PROBLEM REQUIREMENTS: Type out the data again, word for word and in full.

(Page-level text extractions)
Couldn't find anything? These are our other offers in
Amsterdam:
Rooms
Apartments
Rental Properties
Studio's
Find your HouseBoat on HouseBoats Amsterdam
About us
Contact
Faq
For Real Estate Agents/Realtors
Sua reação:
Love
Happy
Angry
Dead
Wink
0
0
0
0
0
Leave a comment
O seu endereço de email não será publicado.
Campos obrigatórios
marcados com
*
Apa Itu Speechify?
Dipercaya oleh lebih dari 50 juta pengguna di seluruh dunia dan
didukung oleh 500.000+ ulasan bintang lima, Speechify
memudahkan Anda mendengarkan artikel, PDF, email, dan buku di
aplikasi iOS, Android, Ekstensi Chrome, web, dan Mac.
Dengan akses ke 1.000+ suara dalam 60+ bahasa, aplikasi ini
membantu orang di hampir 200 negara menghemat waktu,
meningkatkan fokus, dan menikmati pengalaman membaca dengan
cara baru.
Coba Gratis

YOUR SOLUTION:
Couldn't find anything? These are our other offers in
Amsterdam:
Rooms
Apartments
Rental Properties
Studio's
Find your HouseBoat on HouseBoats Amsterdam
About us
Contact
Faq
For Real Estate Agents/Realtors
Sua reação:
Love
Happy
Angry
Dead
Wink
0
0
0
0
0
Leave a comment
O seu endereço de email não será publicado.
Campos obrigatórios
marcados com
*
Apa Itu Speechify?
Dipercaya oleh lebih dari 50 juta pengguna di seluruh dunia dan
didukung oleh 500.000+ ulasan bintang lima, Speechify
memudahkan Anda mendengarkan artikel, PDF, email, dan buku di
aplikasi iOS, Android, Ekstensi Chrome, web, dan Mac.
Dengan akses ke 1.000+ suara dalam 60+ bahasa, aplikasi ini
membantu orang di hampir 200 negara menghemat waktu,
meningkatkan fokus, dan menikmati pengalaman membaca dengan
cara baru.
Coba Gratis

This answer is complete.